(Collected data)
============================================================

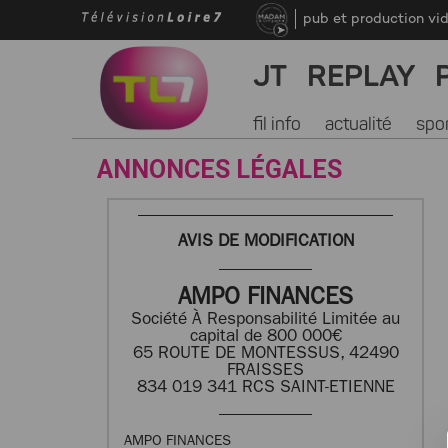
pub et production vi
JT
REPLAY
fil info
actualité
spo
ANNONCES LÉGALES
AVIS DE MODIFICATION
AMPO FINANCES
Société À Responsabilité Limitée au
capital de 800 000€
65 ROUTE DE MONTESSUS, 42490
FRAISSES
834 019 341 RCS SAINT-ETIENNE
AMPO FINANCES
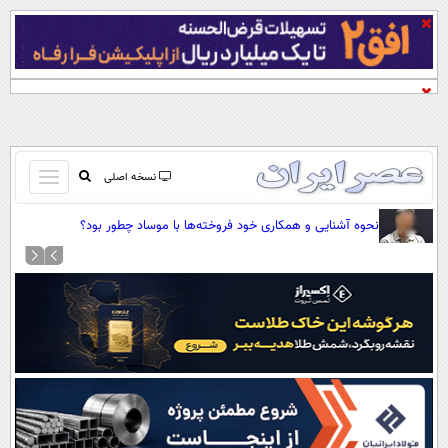
باز
نسخه اصلی
و
صفحه اول
نحوه آشنایی و همکاری خود فروخته‌ها با موساد چطور بود؟
بسته
تماس با ما
کردن
آرشیو
منو
جستجو
نظرسنجی
آب و هوا
اوقات شرعی
پیوند ها
سواد زندگی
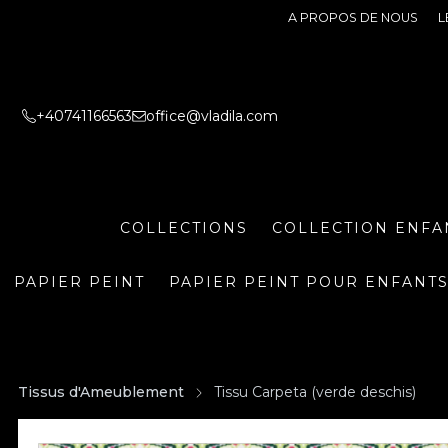
A PROPOS DE NOUS
L
+40741166563
office@vladila.com
COLLECTIONS
COLLECTION ENFA
PAPIER PEINT
PAPIER PEINT POUR ENFANT
Tissus d'Ameublement
Tissu Carpeta (verde deschis)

============================================================

In the data above, count the lines where the word "PAPIER" appears; reply with the number only.

2